VORLIEGENDER AUSZUG:
%%

Das wird knapp. Bin um 9 da und hau dann wieder ab, wenn ich den Zettel habe.


----------



## gallus (18. März 2009)

*AW: Tag der Meerforelle 2009!*

Schade Stephan!
Dann werd ich dir den gröszten Fisch widmen!|bla:

@Pasi

9:00Uhr Eingang Haus des Gastes?


----------



## Stxxxxxxxxx (18. März 2009)

*AW: Tag der Meerforelle 2009!*



gallus schrieb:


> Schade Stephan!
> Dann werd ich dir den gröszten Fisch widmen!|bla:



Danke Gallus - und ich gönn ihn dir !!!

Wenn ihr um 9.00h da seid, bin ich es eben auch |supergri#h

Gruß Stephan|bla:


----------



## gallus (18. März 2009)

*AW: Tag der Meerforelle 2009!*

Hilfst mir dann die Seekarte einzunorden um den 
passenden Strand mit den Dicken Fischen zu finden?


----------



## Sylverpasi (18. März 2009)

*AW: Tag der Meerforelle 2009!*



gallus schrieb:


> Schade Stephan!
> Dann werd ich dir den gröszten Fisch widmen!|bla:
> 
> @Pasi
> ...



Jau so machen wir das! Meinst Du ich erkenn Dich noch???|kopfkrat


----------



## gallus (18. März 2009)

*AW: Tag der Meerforelle 2009!*

Bestimmt,
grüner Norweger und Buschhut über der Brille.


----------



## Sylverpasi (18. März 2009)

*AW: Tag der Meerforelle 2009!*

Meine Schwarz/Weisse Glücksjacke und blaue Mütz aufm Kopp...


----------



## gallus (18. März 2009)

*AW: Tag der Meerforelle 2009!*

Na denn kann ja nix schiefgehen,
wenn doch,bin am Sonntag auf dem oberen Treppchen zu finden!
:m


----------



## Sylverpasi (18. März 2009)

%%

BEREITGESTELLTES MATERIAL:
%%

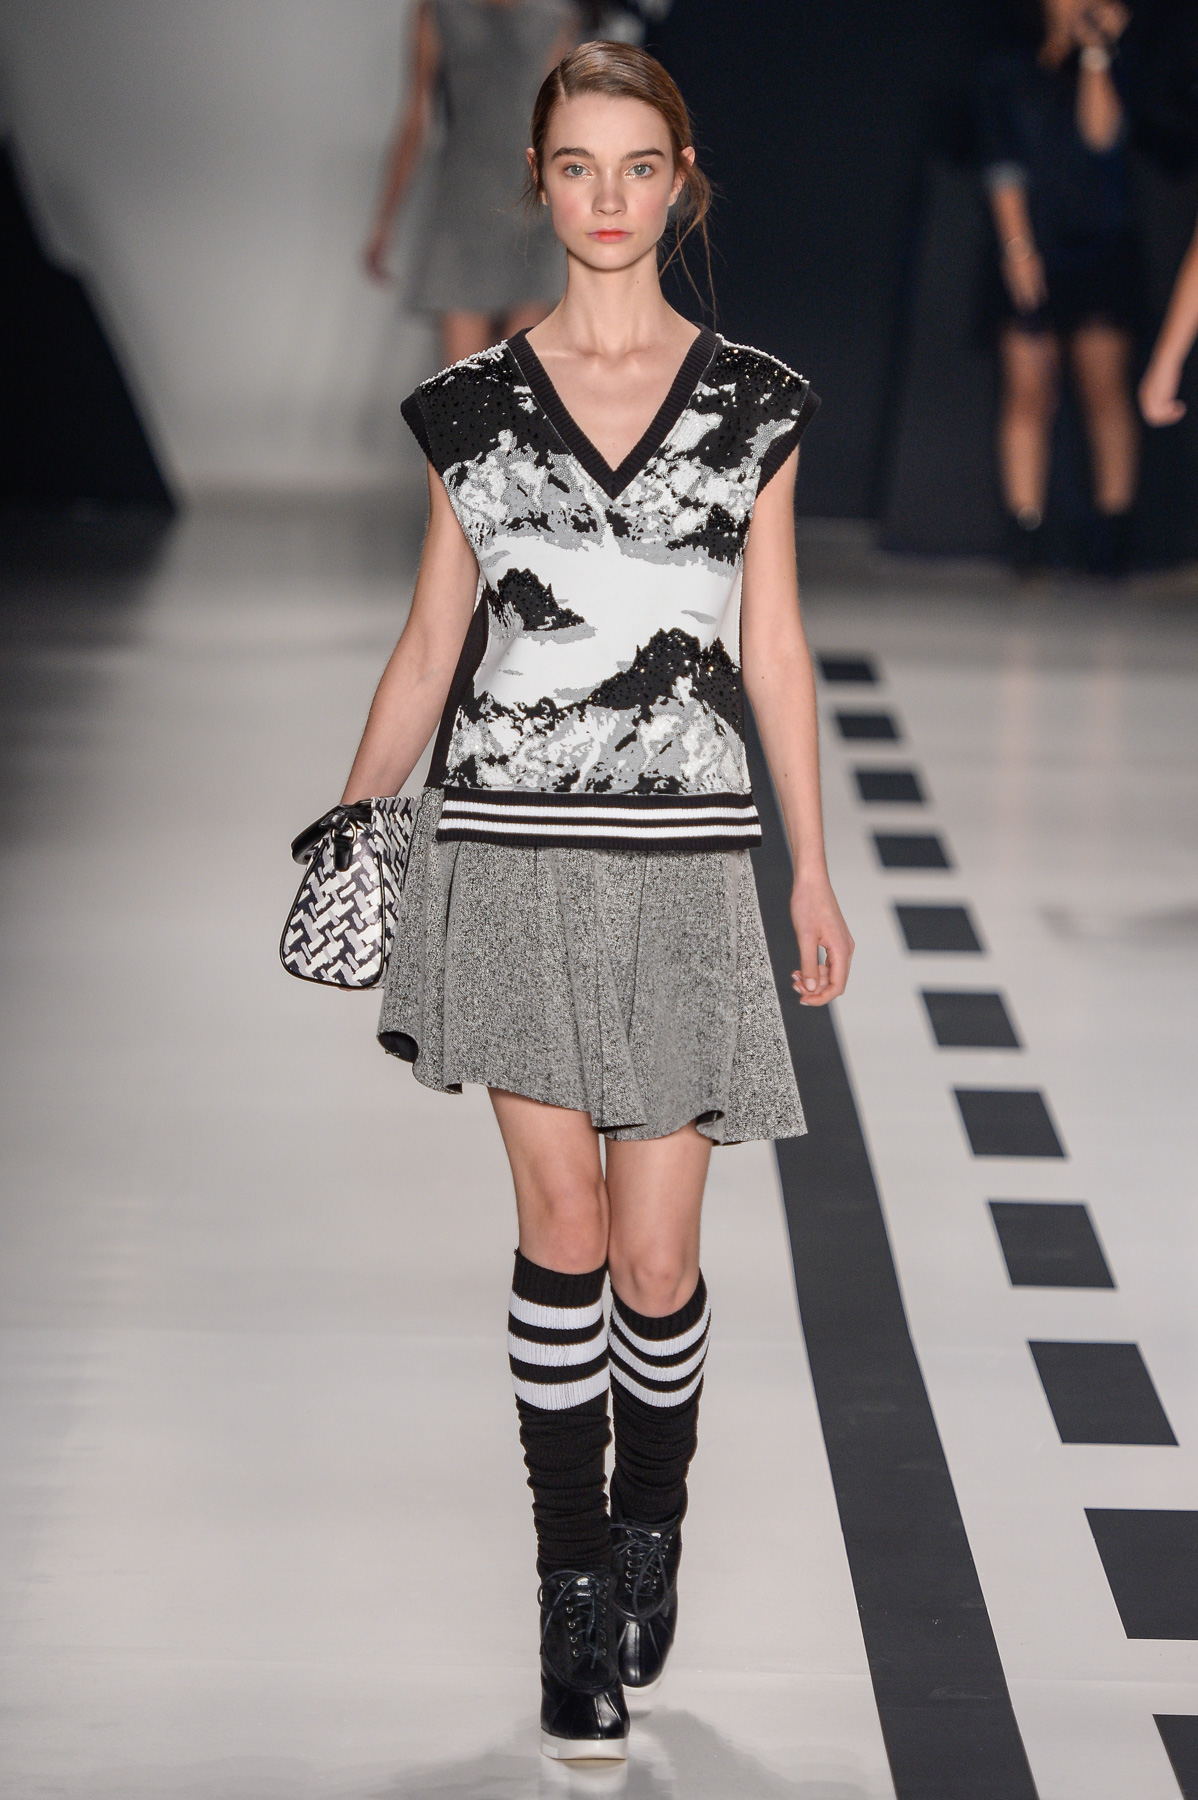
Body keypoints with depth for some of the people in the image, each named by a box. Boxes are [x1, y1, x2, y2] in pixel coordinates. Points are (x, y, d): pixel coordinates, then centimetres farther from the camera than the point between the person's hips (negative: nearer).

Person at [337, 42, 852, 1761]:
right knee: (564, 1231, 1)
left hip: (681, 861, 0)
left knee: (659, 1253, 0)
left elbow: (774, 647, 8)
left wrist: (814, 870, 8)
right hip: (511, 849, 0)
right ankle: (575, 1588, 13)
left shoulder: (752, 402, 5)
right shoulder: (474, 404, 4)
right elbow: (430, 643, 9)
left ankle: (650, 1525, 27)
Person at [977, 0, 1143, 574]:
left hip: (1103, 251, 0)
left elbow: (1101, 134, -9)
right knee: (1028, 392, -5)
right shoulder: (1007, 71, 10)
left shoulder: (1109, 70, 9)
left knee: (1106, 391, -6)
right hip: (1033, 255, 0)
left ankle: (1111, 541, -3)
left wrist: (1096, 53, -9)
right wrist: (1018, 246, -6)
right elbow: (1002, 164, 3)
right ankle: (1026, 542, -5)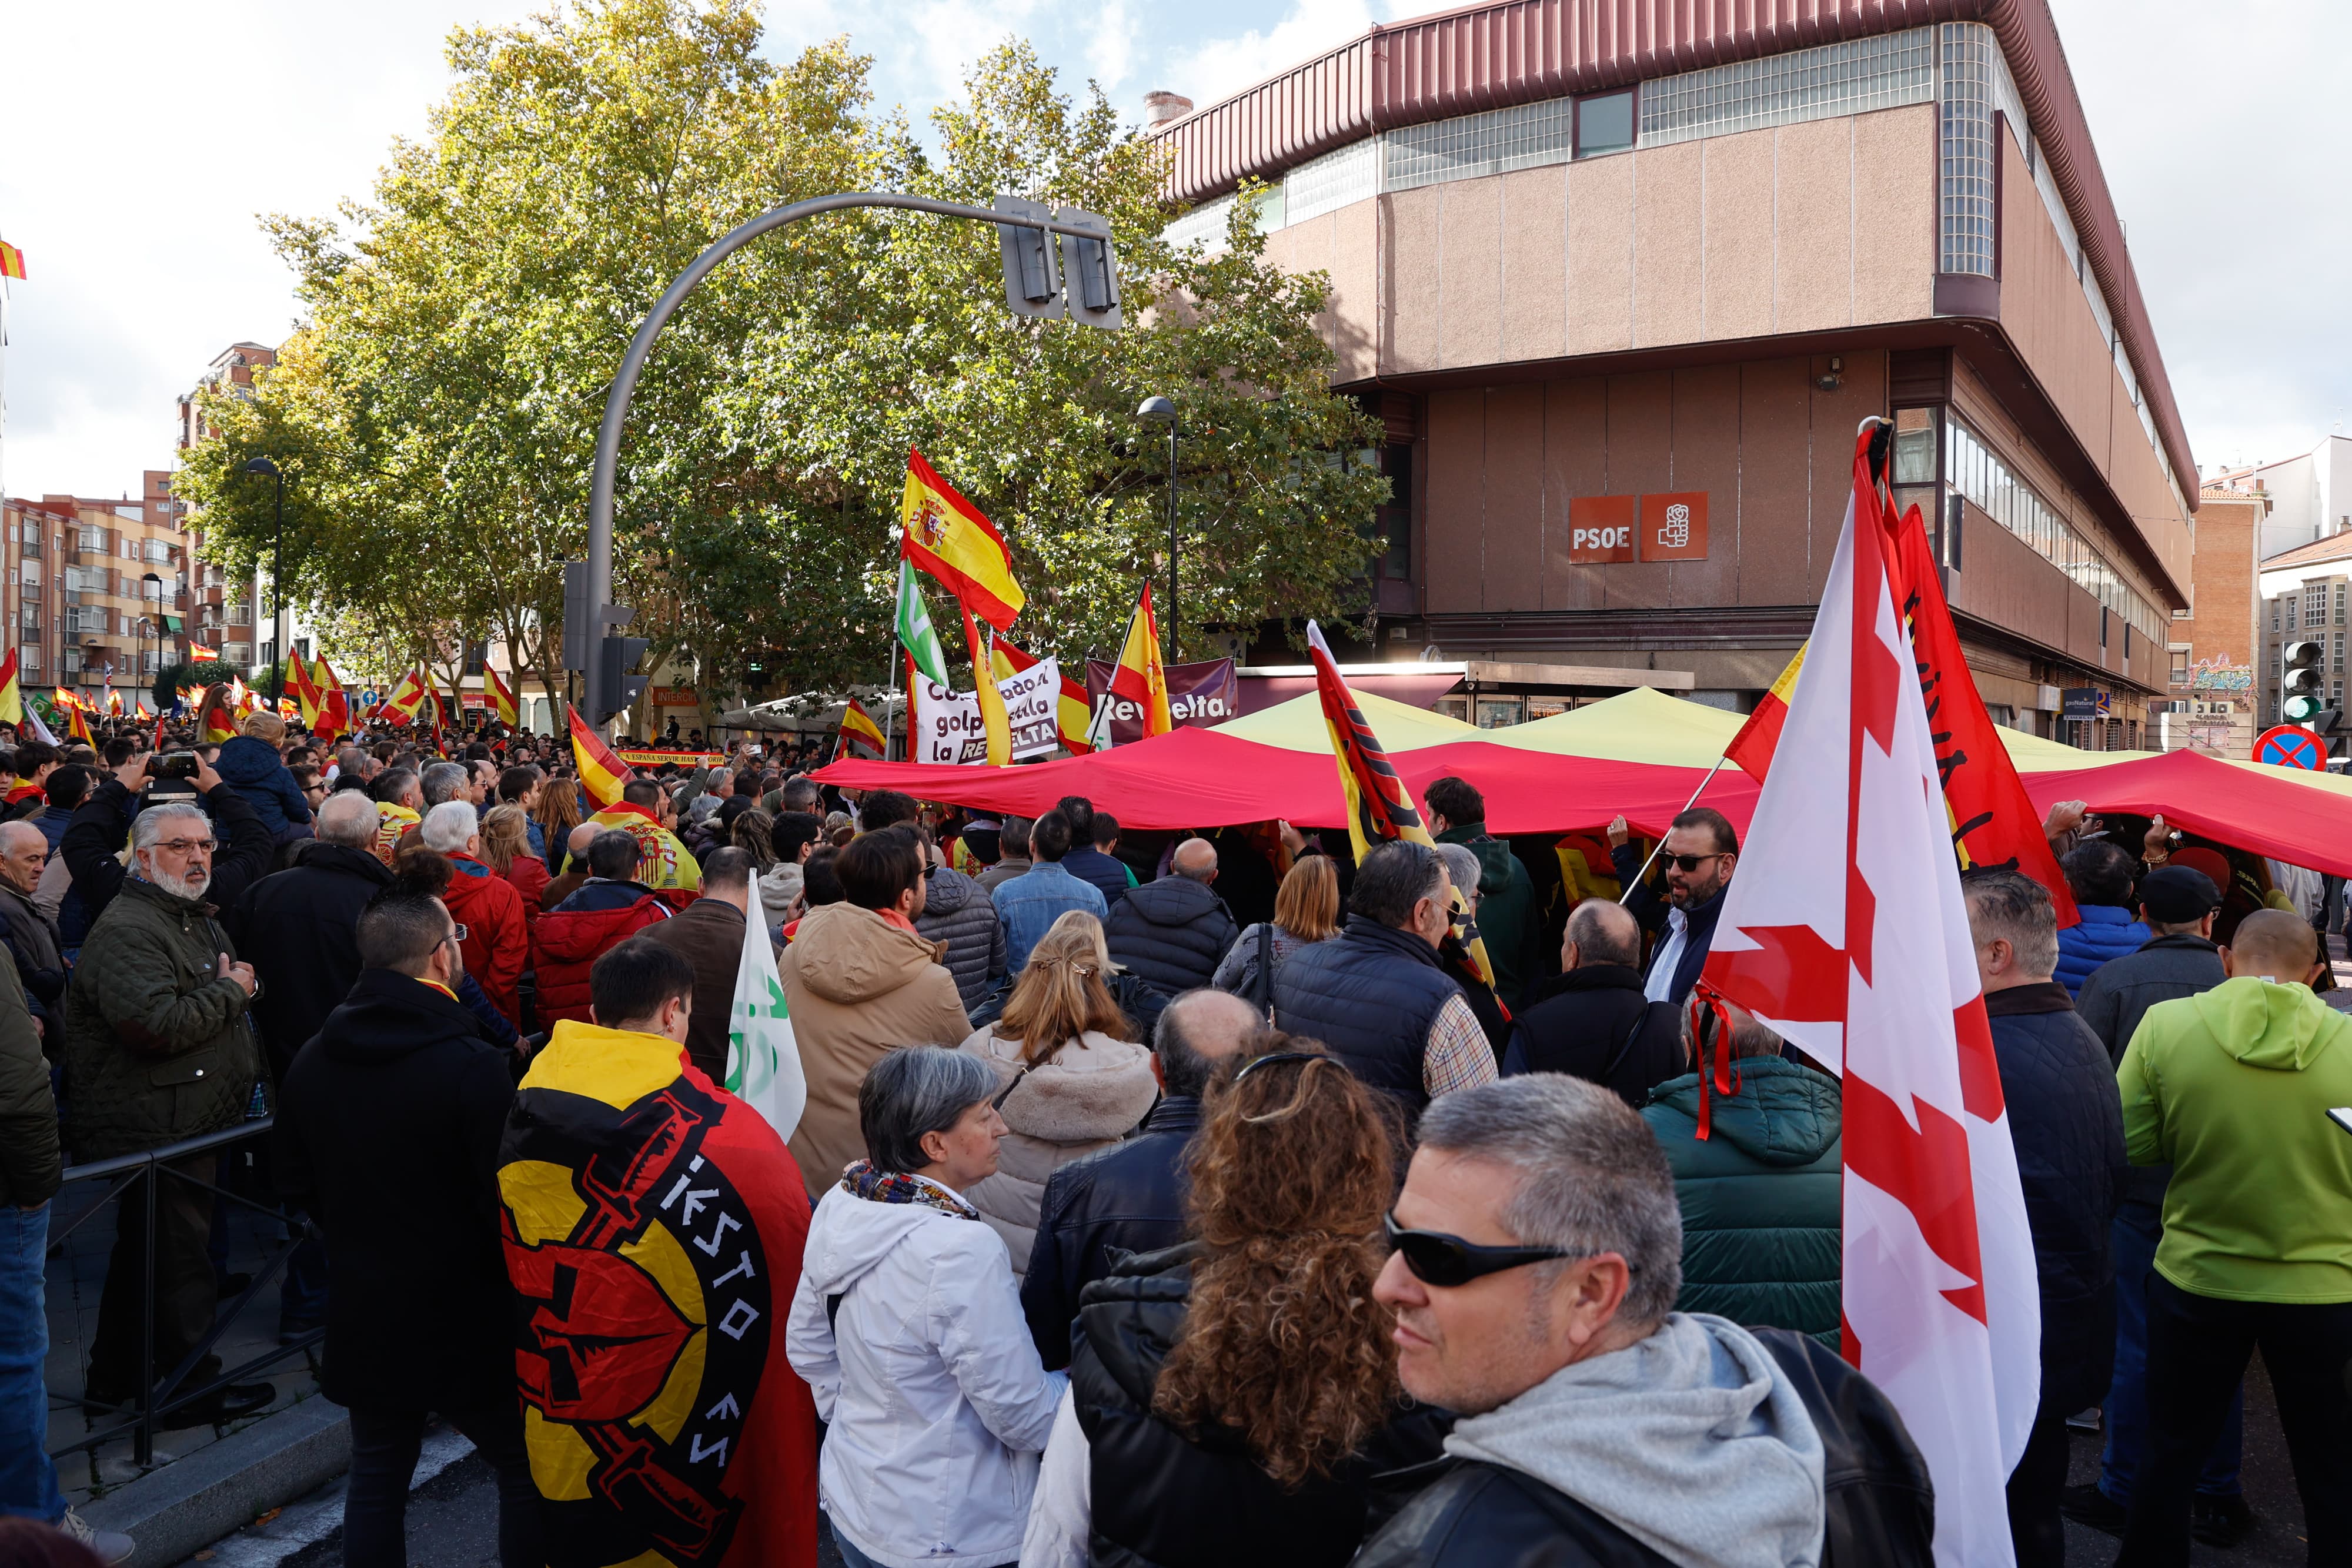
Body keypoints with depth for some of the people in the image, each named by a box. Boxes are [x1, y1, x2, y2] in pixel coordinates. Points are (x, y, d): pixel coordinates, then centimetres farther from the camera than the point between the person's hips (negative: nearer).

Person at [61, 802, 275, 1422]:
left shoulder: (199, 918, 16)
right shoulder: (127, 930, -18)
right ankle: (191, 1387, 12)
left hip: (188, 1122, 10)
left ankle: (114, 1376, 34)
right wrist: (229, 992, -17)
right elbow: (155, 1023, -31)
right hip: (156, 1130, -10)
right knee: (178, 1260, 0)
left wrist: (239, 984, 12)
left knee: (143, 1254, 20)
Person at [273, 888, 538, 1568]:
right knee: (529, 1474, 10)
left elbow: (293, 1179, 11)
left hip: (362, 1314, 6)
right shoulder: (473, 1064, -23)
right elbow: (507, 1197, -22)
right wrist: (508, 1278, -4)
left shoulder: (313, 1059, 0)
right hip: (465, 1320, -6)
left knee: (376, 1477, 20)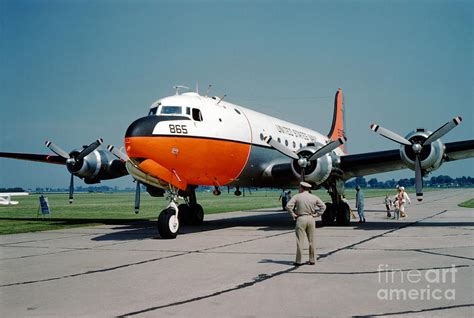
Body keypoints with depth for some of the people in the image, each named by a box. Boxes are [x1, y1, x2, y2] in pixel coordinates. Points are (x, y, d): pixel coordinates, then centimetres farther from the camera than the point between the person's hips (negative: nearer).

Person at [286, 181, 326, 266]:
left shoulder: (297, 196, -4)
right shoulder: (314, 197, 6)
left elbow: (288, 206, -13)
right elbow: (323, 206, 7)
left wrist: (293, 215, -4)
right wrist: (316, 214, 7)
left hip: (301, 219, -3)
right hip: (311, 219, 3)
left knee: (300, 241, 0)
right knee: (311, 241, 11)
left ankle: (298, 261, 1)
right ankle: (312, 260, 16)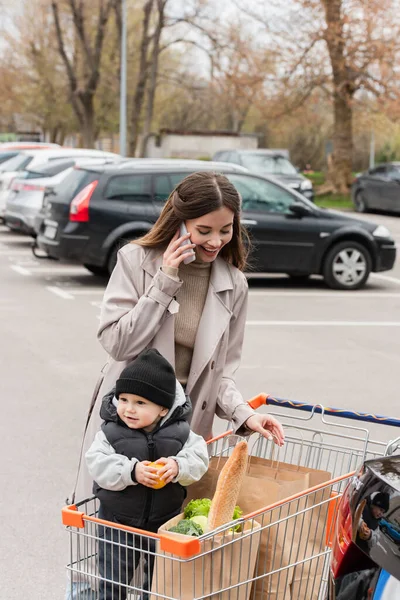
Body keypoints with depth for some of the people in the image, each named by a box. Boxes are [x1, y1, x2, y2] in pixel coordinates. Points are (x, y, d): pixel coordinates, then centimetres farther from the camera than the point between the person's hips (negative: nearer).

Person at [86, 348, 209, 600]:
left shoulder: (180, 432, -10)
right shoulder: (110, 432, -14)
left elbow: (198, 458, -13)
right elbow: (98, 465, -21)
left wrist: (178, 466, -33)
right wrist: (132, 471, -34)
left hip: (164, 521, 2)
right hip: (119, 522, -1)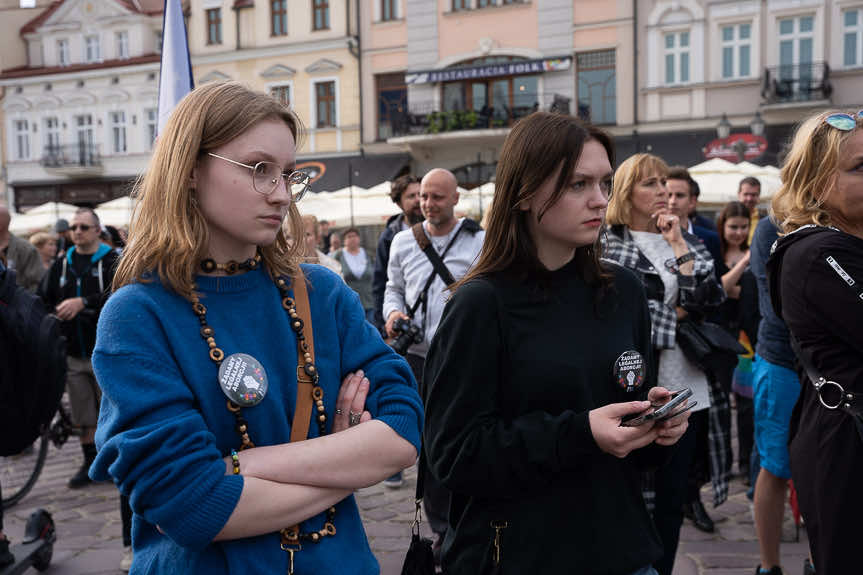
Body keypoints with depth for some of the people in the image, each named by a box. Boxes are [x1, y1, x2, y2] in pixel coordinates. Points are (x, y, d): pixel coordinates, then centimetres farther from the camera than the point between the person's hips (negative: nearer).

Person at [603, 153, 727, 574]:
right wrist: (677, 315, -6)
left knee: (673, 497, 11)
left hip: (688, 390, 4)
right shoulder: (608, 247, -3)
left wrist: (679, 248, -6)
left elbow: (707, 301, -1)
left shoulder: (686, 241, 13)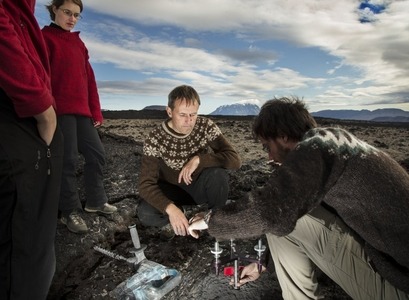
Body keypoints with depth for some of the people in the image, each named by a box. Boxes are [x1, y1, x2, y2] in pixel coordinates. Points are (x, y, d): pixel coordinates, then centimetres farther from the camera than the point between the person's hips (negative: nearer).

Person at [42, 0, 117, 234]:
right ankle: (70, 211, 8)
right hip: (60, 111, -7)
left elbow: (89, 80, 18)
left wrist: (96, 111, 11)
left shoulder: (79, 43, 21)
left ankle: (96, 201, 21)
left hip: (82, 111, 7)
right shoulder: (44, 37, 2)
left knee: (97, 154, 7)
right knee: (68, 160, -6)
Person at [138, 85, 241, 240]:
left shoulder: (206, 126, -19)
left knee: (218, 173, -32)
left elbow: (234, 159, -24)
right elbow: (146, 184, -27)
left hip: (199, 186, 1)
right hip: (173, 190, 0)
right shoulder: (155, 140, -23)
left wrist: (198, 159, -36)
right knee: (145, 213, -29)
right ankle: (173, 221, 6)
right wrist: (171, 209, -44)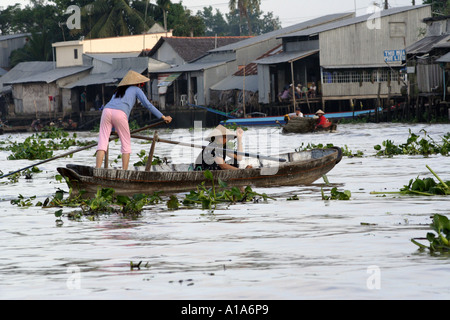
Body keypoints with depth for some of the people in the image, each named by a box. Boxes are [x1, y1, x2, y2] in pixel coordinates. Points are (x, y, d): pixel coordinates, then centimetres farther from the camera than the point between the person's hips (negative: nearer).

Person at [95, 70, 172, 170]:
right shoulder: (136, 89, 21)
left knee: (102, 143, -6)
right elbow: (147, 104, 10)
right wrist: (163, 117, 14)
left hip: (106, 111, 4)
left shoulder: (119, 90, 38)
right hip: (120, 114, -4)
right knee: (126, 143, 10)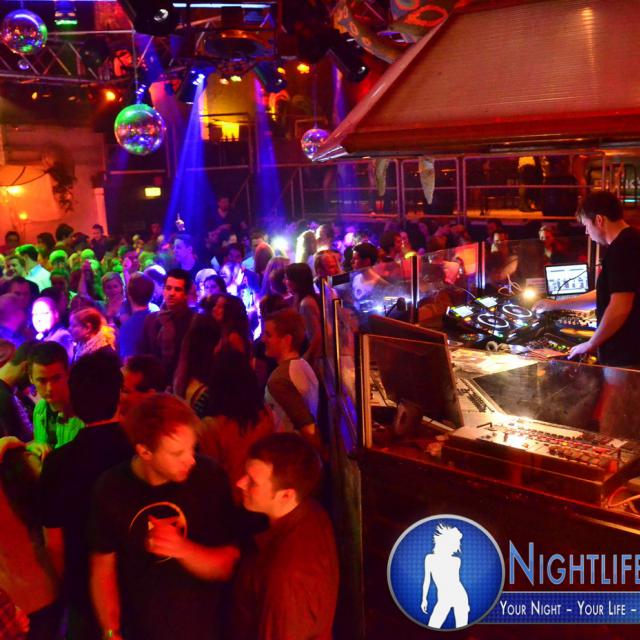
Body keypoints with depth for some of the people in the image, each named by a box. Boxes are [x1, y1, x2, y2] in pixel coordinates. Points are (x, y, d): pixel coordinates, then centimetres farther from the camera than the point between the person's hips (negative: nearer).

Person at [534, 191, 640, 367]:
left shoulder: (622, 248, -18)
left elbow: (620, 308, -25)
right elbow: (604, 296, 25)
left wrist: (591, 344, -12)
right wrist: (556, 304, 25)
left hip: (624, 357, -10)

%%

ÜBUNGSFRAGEN:
**a)** Woran soll man gallus laut dem Forumsauszug zum Tag der Meerforelle erkennen?
**b)** Setze den Forumsauszug zum Tag der Meerforelle dort fort, wo er endet.
Die Einträge stammen aus einer anderen Quelle als der Forumsauszug zum Tag der Meerforelle.

LÖSUNGEN:
**a)** An einem grünen Norweger und einem Buschhut über der Brille.

**b)**
*AW: Tag der Meerforelle 2009!*



gallus schrieb:


> Na denn kann ja nix schiefgehen,
> wenn doch,bin am Sonntag auf dem oberen Treppchen zu finden!
> :m



Ja gleich unter mir :vik:


----------



## Reppi (19. März 2009)

*AW: Tag der Meerforelle 2009!*

Also keiner über Nacht da ??


----------



## Bellyboater (19. März 2009)

*AW: Tag der Meerforelle 2009!*

Ich werd am Samstag auch mal vorbeigucken zum Klönen und um mir mal ein wenig das Rahmenprogramm anzuschauen. Fischen hab ich 1. keinen Bock bei so einer Veranstaltung und 2. hab ich grad ein wenig Probleme mit der Schulter.


----------



## testo (19. März 2009)

*AW: Tag der Meerforelle 2009!*

@deichman...

ich werde wohl in hohenfelde / hubertsberg nächtigen.

wenn mir die arbeit keinen strich zieht.


----------



## gallus (20. März 2009)

*AW: Tag der Meerforelle 2009!*

Moin Jungs!

Wär es nicht schön,wenn sich die komplette AB-Mannschaft
um 9:00Uhr vor´m Haus des Gastes trifft?#6


----------



## Klempnerfischie (20. März 2009)

*AW: Tag der Meerforelle 2009!*



gallus schrieb:


> Moin Jungs!
> 
> Wär es nicht schön,wenn sich die komplette AB-Mannschaft
> um 9:00Uhr vor´m Haus des Gastes trifft?#6



Moin!super sache! bin wenn das angeht, um 9 uhr Da! das heißt 6,30 von zu hause los.|supergri
mfg.fischie:vik:


----------



## Klempnerfischie (20. März 2009)

*AW: Tag der Meerforelle 2009!*

bin zu erkennen an der Sensas-mütze.auf der Platte 
Mfg.Fischie


----------



## Christian D (20. März 2009)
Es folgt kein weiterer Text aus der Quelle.